#### THE PROBLEM
Every line from the one holding "# Requirements" through the one holding "1. 第三方插件的包/样式替" in the data below must be returned exactly, both ends included, with pictures left out and nothing else added.

***** DATA RECORDS *****

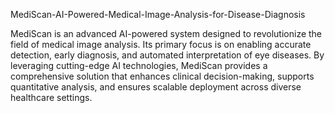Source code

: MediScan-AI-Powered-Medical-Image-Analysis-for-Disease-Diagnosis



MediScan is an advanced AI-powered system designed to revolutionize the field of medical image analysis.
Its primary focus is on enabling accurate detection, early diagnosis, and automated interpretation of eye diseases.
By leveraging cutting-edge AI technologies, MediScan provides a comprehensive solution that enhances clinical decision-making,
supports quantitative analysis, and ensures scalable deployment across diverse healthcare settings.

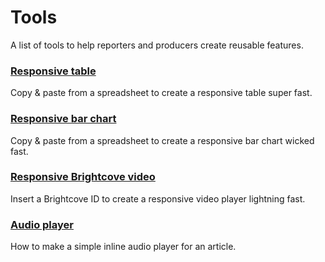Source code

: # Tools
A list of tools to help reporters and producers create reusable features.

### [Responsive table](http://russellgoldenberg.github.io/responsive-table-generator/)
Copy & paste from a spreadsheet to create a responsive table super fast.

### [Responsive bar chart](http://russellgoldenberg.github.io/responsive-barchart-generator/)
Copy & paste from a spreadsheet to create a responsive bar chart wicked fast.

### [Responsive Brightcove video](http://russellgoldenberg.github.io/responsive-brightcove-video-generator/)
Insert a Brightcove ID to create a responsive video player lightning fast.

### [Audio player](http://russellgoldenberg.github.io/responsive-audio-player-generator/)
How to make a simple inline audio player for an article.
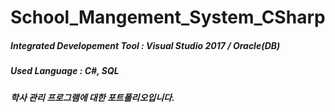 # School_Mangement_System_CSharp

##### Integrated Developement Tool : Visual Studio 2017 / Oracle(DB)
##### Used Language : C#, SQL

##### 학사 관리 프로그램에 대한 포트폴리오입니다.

*****
***** DATA RECORDS *****

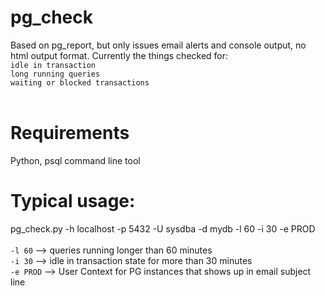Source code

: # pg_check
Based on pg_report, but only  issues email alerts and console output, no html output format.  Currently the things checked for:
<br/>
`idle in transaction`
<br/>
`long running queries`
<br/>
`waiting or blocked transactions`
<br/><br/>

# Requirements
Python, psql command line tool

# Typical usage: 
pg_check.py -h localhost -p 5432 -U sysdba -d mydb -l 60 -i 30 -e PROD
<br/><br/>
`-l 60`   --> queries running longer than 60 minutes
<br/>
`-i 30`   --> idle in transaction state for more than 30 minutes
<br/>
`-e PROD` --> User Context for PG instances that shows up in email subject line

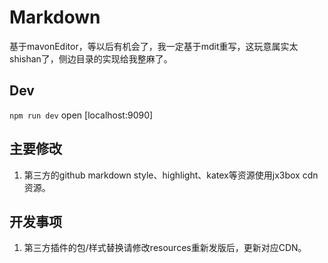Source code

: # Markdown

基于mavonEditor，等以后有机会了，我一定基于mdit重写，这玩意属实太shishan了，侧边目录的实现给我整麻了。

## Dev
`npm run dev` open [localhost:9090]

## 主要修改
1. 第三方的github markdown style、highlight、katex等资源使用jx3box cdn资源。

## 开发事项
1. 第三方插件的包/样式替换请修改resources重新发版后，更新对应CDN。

*****

#### REPLY
# Requirements
Python, psql command line tool

# Typical usage: 
pg_check.py -h localhost -p 5432 -U sysdba -d mydb -l 60 -i 30 -e PROD
<br/><br/>
`-l 60`   --> queries running longer than 60 minutes
<br/>
`-i 30`   --> idle in transaction state for more than 30 minutes
<br/>
`-e PROD` --> User Context for PG instances that shows up in email subject line

Source code

: # Markdown

基于mavonEditor，等以后有机会了，我一定基于mdit重写，这玩意属实太shishan了，侧边目录的实现给我整麻了。

## Dev
`npm run dev` open [localhost:9090]

## 主要修改
1. 第三方的github markdown style、highlight、katex等资源使用jx3box cdn资源。

## 开发事项
1. 第三方插件的包/样式替换请修改resources重新发版后，更新对应CDN。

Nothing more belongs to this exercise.